-- INSTRUCTIONS TO FOLLOW --
Include only the line with "right eye: (479, 516)" and the lines after it, each reproduced exactly as it stands in the entries below.

[INPUT DATA — start]

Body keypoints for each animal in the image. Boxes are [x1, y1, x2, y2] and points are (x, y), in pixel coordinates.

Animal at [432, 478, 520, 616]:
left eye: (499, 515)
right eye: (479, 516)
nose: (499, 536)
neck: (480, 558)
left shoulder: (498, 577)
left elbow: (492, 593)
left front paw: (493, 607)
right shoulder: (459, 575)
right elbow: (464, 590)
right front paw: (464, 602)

[INPUT DATA — finish]

-- RESPONSE AREA --
right eye: (479, 516)
nose: (499, 536)
neck: (480, 558)
left shoulder: (498, 577)
left elbow: (492, 593)
left front paw: (493, 607)
right shoulder: (459, 575)
right elbow: (464, 590)
right front paw: (464, 602)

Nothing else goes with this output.